# [INFORMATION SHOWN]
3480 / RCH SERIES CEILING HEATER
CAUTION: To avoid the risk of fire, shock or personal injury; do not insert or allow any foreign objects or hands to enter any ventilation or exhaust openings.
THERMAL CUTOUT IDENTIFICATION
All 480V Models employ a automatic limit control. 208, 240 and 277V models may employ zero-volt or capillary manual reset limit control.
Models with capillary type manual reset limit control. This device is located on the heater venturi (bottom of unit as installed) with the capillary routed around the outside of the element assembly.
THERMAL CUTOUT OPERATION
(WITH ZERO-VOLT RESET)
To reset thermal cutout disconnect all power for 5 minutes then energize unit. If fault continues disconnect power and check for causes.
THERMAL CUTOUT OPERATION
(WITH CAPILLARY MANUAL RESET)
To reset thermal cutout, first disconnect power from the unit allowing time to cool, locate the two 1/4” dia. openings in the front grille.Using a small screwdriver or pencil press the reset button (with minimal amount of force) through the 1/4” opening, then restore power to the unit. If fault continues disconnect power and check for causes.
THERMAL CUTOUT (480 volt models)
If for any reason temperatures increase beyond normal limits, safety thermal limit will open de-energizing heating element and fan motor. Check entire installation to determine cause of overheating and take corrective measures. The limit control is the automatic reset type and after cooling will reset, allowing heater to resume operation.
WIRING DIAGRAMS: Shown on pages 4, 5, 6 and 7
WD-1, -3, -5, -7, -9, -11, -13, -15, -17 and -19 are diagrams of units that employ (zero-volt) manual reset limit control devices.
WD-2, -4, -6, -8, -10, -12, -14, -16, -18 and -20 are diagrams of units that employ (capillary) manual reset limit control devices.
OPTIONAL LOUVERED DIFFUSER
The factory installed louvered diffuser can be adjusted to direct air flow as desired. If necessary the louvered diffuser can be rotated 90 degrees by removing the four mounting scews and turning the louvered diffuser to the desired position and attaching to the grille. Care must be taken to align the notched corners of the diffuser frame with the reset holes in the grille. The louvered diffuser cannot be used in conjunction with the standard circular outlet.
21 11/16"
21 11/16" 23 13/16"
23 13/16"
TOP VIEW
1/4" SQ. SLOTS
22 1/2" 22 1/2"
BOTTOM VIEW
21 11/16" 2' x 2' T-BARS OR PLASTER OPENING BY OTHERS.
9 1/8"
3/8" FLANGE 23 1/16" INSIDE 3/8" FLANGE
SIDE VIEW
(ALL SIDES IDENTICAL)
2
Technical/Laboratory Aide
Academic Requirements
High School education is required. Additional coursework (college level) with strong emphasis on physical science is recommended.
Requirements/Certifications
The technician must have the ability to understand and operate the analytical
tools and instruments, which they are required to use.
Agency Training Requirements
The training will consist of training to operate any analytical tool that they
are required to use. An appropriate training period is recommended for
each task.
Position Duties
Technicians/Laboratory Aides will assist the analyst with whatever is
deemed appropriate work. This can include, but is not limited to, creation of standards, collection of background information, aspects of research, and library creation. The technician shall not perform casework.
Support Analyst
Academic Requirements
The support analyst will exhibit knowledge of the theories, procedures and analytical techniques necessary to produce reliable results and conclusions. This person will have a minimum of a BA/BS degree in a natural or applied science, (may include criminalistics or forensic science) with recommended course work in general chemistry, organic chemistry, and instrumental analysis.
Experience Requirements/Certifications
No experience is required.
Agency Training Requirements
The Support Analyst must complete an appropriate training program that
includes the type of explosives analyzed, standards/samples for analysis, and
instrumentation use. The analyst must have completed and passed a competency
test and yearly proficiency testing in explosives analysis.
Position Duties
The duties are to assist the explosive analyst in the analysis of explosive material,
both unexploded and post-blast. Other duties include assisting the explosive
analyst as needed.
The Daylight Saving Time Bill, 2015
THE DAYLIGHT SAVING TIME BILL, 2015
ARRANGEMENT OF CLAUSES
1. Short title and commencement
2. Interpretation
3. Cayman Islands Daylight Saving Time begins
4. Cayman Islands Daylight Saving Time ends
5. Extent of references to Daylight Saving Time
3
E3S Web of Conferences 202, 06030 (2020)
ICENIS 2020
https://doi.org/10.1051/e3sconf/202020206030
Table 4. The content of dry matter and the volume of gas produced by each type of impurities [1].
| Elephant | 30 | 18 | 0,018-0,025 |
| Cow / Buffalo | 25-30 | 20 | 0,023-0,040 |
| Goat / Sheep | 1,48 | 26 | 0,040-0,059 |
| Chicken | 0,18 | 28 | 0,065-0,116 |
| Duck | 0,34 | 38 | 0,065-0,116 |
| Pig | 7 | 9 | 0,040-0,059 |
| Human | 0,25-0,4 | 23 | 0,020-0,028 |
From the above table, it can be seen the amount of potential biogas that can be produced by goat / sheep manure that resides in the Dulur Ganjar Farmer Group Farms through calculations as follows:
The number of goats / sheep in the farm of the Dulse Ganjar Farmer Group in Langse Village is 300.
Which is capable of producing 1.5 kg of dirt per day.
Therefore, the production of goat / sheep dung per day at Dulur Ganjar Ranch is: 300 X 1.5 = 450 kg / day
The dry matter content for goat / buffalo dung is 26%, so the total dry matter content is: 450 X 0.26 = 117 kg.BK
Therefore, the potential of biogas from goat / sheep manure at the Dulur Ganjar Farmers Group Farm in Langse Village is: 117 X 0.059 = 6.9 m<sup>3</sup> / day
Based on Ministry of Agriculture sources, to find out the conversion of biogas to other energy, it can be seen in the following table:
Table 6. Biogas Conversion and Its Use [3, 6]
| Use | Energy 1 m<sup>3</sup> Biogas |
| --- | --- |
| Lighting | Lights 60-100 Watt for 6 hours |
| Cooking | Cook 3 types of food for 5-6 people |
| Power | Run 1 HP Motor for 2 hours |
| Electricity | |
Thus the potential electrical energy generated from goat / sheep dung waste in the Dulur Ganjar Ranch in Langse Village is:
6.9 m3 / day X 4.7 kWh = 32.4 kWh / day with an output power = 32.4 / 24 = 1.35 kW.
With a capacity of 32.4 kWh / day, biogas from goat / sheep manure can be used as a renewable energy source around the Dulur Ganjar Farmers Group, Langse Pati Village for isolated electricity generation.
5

# [AIM OF THE EXERCISE]
Where a line of the records has the string "Ranch", copy that line.

# [RESULT]
Therefore, the production of goat / sheep dung per day at Dulur Ganjar Ranch is: 300 X 1.5 = 450 kg / day
Thus the potential electrical energy generated from goat / sheep dung waste in the Dulur Ganjar Ranch in Langse Village is:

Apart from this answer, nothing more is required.